The National Weather Service and the U.S. Centers for Disease Control and Prevention said there is no safe place in a mobile home during a tornado and that the best advice is to plan in advance where to go to take cover.
"There is no credible organization that would recommend taking shelter in a mobile home during a tornado," said Leslie Chapman-Henderson, president of the Federal Alliance for Safe Homes, a Tallahassee, Fla.-based nonprofit.
But, she added, it becomes a question of where to go.
The Manufactured Housing Institute, an industry group, contends that mobile homes built after 1976 are as safe as conventional housing when more stringent federal regulations went into effect.
However, in Indiana, newly built mobile homes must withstand winds only up to 90 mph, far lower than the 175 mph winds of a tornado that covered 49 miles and killed a family of five in a mobile home in New Pekin.
Elsewhere in southern Indiana, a Scott County man was killed when his mobile home was blown about 80 feet across a highway and into adjacent Clark County. Two other men died separately in mobile homes in the Ripley County town of Holton.

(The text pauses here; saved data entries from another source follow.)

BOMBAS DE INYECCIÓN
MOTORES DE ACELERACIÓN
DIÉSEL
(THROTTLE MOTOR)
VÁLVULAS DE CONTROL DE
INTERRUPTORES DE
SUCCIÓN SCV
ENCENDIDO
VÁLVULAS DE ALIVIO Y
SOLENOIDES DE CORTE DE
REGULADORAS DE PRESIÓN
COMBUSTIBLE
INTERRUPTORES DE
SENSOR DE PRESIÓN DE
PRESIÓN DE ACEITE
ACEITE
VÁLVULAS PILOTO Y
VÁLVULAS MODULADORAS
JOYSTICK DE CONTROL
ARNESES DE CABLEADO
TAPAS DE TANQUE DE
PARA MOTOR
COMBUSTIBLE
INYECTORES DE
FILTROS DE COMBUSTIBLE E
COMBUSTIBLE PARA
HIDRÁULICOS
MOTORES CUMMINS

Scott County Sheriff Dan McClain noted wood-frame homes also were flattened by the storm, but added, "I'm sure anything would have been better than being in a mobile home."
Authorities said mobile homes can be made safer with the addition of tie-down straps. After a tornado killed 20 people in 2005 in a mobile home park in Evansville, local government enacted an ordinance requiring eight straps on every unit. It won a $315,000 federal grant that allowed about 700 of 3,000 mobile homes in the county to be retrofitted, retired building commissioner Roger Layman said.